BURUNDI : Nkurunziza s'attaque aux ONG qu'il veut réduire au silence

Ce projet de loi avait été annoncé par le président burundais, Pierre Nkurunziza, au lendemain de sa réélection très contestée, en juillet 2015, au moment où le pouvoir accusait de nombreuses ONG internationales de soutenir l'opposition et d'alimenter l'insurrection avec leurs fonds.

Ce texte a été adopté par 105 voix pour, 1 contre et aucune abstention, a annoncé le président de l'Assemblée, Pascal Nyabenda.

Selon l'exposé des motifs, les ONG internationales devront payer 500 dollars (480 euros) de frais administratifs sans que cela leur garantisse d'être accréditées, "respecter la réglementation bancaire en vigueur notamment en matière de change, mettre tous leurs fonds en devises sur un compte de la banque centrale et virer le tiers de leur budget annuel sur ce compte avant la signature d'une convention générale de coopération".

Nkurunziza prend les Burundais pour les moins que rien qu'il peut tromper à souhait. La vérité, c'est que son gouvernement, sous le coup de sanctions de ses principaux bailleurs de fonds (Union européenne, Belgique, Allemagne...), tente de contrôler le peu de devises, qui entrent, encore, dans le pays, classé le plus pauvre du monde par la Banque mondiale, en 2015, et dont l'économie est en totale ruine.

Le texte prévoit, aussi, que les frais de fonctionnement des ONG ne dépassent plus 35% de leur budget annuel, et qu'elles présentent un rapport semestriel et annuel d'activités sous peine de sanctions.
Il leur enjoint, également, de "respecter les équilibres ethniques prévus par la Constitution du Burundi" dans le recrutement de leur personnel local.

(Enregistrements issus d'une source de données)
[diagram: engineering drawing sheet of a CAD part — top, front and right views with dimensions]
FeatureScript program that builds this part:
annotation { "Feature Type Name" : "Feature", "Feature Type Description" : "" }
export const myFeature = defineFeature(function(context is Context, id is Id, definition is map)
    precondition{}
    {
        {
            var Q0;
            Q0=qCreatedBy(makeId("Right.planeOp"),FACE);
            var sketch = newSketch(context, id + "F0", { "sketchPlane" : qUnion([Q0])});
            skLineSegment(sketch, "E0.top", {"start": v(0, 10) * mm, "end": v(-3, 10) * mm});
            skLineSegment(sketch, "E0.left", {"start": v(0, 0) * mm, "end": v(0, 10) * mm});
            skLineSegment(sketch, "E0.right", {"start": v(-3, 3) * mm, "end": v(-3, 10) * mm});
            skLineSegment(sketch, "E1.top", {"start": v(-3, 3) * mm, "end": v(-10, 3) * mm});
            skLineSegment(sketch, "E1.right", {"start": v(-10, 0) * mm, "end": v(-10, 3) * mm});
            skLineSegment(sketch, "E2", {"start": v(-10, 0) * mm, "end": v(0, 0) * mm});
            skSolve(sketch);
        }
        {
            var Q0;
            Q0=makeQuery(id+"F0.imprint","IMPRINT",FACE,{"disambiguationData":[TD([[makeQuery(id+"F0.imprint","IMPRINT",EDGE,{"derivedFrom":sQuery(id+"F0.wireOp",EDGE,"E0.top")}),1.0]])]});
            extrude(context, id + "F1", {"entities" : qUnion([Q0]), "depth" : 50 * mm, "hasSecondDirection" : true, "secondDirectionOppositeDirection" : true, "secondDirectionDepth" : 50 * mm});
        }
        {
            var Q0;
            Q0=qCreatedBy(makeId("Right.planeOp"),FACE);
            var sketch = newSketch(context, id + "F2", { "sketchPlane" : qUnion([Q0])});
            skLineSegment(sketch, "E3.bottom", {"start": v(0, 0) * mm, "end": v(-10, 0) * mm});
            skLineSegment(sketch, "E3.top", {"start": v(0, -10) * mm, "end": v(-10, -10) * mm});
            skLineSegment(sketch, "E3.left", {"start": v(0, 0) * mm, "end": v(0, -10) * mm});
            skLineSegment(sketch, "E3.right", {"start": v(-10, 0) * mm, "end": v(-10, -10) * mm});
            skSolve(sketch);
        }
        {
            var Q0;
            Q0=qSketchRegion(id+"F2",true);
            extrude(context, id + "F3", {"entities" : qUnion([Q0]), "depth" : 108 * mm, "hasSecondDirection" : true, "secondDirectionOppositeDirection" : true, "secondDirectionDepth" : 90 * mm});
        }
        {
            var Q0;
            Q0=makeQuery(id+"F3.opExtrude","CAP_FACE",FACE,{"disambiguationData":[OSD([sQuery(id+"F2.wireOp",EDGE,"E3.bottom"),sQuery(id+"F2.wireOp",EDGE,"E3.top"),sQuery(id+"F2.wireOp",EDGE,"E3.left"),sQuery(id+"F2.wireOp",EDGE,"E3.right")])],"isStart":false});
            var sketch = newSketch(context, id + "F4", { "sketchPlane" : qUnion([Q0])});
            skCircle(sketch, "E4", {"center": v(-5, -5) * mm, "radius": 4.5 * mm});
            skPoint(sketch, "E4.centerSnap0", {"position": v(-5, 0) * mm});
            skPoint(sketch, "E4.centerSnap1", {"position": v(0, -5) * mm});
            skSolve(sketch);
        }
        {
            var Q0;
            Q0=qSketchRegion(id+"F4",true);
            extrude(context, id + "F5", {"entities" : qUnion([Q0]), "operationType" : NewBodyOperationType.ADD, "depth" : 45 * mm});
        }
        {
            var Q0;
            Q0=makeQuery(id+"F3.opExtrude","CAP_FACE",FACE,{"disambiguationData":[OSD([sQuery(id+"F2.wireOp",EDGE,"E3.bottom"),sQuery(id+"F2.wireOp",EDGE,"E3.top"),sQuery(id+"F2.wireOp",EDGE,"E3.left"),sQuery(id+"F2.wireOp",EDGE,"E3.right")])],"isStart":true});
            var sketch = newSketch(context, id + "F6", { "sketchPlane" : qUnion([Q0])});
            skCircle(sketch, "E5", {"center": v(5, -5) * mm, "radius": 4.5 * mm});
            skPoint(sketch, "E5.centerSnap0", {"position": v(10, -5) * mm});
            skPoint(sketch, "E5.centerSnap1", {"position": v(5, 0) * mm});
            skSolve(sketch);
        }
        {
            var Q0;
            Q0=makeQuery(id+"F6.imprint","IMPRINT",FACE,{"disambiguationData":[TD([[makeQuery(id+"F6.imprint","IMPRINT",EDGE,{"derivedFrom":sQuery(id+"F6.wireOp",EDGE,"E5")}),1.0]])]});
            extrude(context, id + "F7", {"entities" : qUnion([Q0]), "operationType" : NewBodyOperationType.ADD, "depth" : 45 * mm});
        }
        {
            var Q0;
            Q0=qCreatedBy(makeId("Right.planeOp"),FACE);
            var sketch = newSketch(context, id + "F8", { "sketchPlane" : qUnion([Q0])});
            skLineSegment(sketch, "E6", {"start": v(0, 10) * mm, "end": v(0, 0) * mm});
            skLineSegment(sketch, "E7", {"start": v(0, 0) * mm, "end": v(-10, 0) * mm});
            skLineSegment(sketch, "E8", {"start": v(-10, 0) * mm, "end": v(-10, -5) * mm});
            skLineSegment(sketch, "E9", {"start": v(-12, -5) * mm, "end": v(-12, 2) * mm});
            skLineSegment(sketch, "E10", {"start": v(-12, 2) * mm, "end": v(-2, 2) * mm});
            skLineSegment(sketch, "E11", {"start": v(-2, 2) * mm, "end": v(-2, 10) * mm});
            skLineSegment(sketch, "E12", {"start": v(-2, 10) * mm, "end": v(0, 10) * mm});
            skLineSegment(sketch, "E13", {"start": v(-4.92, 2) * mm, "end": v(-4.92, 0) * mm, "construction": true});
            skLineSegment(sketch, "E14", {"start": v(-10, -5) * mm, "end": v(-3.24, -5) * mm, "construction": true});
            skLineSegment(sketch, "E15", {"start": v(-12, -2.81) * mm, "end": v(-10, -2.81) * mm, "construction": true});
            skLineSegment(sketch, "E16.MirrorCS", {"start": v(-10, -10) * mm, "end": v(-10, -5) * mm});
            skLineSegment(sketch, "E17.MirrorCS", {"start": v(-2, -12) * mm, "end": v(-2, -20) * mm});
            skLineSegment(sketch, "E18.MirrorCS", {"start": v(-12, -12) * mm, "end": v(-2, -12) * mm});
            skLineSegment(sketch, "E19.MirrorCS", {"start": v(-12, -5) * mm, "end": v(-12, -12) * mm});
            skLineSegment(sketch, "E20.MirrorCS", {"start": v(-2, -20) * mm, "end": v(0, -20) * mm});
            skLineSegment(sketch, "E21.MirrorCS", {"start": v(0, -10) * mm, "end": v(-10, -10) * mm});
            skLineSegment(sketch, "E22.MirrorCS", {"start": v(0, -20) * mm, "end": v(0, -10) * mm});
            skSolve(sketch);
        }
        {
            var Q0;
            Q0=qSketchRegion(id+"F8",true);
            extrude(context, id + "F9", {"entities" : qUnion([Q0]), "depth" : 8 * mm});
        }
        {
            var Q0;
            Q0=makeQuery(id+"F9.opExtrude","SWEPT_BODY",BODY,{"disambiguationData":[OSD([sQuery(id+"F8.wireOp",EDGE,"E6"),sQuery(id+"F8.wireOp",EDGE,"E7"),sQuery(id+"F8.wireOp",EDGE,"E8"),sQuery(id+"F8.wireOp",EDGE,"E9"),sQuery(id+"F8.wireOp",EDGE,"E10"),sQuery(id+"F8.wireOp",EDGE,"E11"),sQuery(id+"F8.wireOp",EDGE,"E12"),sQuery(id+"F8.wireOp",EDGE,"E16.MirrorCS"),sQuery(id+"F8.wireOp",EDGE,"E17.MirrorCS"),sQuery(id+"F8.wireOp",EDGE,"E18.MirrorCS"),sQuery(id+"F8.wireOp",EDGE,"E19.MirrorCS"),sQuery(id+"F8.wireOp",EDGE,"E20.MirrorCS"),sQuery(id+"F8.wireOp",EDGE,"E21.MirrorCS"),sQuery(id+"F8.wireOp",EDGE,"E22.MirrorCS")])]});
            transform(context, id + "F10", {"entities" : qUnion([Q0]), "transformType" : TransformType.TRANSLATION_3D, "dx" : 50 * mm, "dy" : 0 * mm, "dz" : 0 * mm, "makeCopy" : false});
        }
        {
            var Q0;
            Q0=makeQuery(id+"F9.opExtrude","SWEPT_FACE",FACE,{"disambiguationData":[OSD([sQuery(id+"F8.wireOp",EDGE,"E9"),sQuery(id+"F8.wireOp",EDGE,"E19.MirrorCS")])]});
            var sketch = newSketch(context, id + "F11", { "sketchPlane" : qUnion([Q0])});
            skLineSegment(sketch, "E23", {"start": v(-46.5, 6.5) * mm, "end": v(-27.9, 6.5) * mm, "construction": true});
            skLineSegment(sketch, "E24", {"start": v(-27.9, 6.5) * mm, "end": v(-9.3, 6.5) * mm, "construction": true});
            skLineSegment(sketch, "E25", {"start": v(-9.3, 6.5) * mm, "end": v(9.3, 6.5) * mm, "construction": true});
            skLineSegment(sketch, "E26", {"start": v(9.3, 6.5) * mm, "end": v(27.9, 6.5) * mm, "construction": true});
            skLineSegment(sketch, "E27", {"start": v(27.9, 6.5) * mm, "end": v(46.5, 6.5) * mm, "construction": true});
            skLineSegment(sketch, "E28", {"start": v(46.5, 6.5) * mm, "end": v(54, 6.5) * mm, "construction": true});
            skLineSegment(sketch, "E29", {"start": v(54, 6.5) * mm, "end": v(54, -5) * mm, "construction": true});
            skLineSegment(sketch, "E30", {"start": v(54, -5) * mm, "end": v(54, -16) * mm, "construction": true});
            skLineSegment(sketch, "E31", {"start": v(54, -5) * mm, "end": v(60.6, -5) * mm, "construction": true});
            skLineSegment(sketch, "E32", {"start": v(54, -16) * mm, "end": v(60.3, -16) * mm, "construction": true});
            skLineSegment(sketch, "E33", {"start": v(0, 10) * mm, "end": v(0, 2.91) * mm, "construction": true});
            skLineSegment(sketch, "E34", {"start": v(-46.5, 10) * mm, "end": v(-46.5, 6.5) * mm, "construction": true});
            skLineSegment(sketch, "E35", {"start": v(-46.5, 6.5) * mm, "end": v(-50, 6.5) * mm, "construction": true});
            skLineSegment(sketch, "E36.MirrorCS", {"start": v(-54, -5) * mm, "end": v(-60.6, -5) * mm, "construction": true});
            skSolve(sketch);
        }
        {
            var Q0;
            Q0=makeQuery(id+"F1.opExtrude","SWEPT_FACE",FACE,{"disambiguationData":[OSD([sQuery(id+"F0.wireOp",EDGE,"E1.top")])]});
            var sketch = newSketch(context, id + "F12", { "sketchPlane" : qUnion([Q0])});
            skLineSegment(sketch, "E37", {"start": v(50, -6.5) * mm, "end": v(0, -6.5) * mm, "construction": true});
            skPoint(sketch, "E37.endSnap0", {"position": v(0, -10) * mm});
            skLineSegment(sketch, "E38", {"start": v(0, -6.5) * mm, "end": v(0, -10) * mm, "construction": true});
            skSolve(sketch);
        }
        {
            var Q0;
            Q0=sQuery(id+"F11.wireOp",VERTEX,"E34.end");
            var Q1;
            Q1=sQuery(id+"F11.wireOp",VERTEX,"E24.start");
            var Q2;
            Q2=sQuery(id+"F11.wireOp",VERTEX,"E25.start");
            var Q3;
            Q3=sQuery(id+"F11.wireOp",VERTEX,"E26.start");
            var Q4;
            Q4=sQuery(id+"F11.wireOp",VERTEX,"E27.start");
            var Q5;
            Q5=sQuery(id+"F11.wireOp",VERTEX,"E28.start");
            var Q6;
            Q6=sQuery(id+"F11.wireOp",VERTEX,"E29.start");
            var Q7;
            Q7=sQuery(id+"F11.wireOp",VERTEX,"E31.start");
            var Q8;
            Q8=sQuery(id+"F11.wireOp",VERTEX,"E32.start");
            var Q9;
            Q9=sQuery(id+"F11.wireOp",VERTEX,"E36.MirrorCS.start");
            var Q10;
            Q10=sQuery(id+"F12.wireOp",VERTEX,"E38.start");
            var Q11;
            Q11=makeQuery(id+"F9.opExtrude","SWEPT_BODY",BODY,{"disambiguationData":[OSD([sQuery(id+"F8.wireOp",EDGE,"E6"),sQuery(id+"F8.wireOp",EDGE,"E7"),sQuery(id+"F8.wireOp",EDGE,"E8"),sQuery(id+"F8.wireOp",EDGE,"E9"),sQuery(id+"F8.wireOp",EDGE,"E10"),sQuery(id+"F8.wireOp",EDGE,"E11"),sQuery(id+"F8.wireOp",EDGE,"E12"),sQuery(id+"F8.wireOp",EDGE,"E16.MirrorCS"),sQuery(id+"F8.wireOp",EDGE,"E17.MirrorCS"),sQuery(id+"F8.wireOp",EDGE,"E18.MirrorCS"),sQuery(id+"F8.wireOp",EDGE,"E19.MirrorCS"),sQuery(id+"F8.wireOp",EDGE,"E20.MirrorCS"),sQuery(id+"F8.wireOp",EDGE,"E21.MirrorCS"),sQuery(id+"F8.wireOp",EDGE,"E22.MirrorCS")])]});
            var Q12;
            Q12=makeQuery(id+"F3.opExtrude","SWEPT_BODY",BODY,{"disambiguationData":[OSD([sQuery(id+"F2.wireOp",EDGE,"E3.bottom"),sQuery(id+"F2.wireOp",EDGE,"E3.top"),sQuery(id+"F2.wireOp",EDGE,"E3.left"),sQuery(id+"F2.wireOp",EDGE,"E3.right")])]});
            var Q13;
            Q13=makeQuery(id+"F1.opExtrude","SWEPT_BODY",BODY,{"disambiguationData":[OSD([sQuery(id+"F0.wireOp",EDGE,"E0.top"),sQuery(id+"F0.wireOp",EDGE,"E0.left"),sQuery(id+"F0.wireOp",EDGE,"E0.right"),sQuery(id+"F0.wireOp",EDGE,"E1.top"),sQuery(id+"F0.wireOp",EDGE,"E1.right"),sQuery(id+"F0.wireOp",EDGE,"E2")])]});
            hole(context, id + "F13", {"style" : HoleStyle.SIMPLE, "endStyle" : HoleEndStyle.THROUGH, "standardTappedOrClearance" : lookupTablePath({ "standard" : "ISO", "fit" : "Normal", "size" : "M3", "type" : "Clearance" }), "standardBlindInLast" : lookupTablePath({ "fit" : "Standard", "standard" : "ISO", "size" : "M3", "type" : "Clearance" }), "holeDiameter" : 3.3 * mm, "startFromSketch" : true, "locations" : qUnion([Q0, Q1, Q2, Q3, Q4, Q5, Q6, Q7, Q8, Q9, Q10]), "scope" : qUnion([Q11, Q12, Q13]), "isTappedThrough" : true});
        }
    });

EXERCICES:
1. Répondez à ces questions d'après le texte de lecture.
(a) Combien de voix pour le projet de loi a-t-il obtenues à l'Assemblée ?
(b) Quel montant de frais administratifs les ONG internationales devront-elles payer ?
(c) Quelle part maximale de leur budget annuel les frais de fonctionnement des ONG pourront-ils représenter ?
2. Recopiez le passage du texte de lecture qui commence par « BURUNDI : Nkurunziza s'attaque » et se poursuit jusqu'à « l'Assemblée, Pascal Nyabenda. ».

RÉPONSES AUX EXERCICES:
1.
(a) 105 voix.
(b) 500 dollars (480 euros).
(c) 35 %.

2.
BURUNDI : Nkurunziza s'attaque aux ONG qu'il veut réduire au silence

Ce projet de loi avait été annoncé par le président burundais, Pierre Nkurunziza, au lendemain de sa réélection très contestée, en juillet 2015, au moment où le pouvoir accusait de nombreuses ONG internationales de soutenir l'opposition et d'alimenter l'insurrection avec leurs fonds.

Ce texte a été adopté par 105 voix pour, 1 contre et aucune abstention, a annoncé le président de l'Assemblée, Pascal Nyabenda.